WORK TO COMPLETE: Here is the task for the records below: repeat exactly the lines from the one with "right shoulder: (455, 197)" to the one with "right knee: (364, 257)", both included, and nothing else.

SOURCE DATA:

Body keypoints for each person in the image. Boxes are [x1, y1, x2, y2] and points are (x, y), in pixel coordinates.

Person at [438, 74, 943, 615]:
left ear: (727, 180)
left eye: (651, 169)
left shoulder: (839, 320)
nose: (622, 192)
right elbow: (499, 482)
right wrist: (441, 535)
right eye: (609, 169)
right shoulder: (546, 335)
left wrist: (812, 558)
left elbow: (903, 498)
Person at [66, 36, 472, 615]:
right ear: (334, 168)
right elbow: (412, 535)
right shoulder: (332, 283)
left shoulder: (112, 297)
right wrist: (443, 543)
==
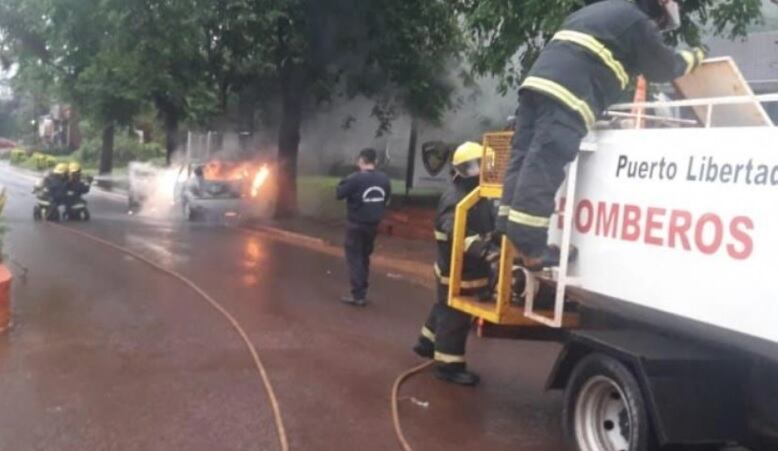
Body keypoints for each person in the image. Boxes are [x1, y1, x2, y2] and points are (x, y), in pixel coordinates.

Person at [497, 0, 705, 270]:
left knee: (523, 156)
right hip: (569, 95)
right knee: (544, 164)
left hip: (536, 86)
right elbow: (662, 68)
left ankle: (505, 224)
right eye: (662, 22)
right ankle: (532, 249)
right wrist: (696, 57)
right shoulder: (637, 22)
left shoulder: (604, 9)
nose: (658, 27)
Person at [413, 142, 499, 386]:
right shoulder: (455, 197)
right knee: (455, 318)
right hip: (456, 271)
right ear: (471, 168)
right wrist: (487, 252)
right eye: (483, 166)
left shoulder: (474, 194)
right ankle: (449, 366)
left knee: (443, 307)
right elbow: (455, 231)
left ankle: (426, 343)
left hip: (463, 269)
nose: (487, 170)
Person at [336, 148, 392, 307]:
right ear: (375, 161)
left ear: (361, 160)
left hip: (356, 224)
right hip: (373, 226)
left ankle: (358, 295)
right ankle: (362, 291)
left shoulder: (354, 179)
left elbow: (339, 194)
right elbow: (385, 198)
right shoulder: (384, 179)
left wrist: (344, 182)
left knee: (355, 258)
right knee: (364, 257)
--
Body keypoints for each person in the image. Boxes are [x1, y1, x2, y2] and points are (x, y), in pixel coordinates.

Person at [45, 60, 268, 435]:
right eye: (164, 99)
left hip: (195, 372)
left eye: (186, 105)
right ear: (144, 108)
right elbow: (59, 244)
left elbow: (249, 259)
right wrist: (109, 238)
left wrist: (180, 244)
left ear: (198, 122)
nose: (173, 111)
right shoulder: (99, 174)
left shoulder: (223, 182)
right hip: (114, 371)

RESULT:
right shoulder: (455, 197)
right knee: (455, 318)
right hip: (456, 271)
right ear: (471, 168)
right wrist: (487, 252)
right eye: (483, 166)
left shoulder: (474, 194)
right ankle: (449, 366)
left knee: (443, 307)
right elbow: (455, 231)
left ankle: (426, 343)
left hip: (463, 269)
nose: (487, 170)
Person at [336, 148, 392, 307]:
right ear: (375, 161)
left ear: (361, 160)
left hip: (356, 224)
right hip: (373, 226)
left ankle: (358, 295)
right ankle: (362, 291)
left shoulder: (354, 179)
left elbow: (339, 194)
right elbow: (385, 198)
right shoulder: (384, 179)
left wrist: (344, 182)
left knee: (355, 258)
right knee: (364, 257)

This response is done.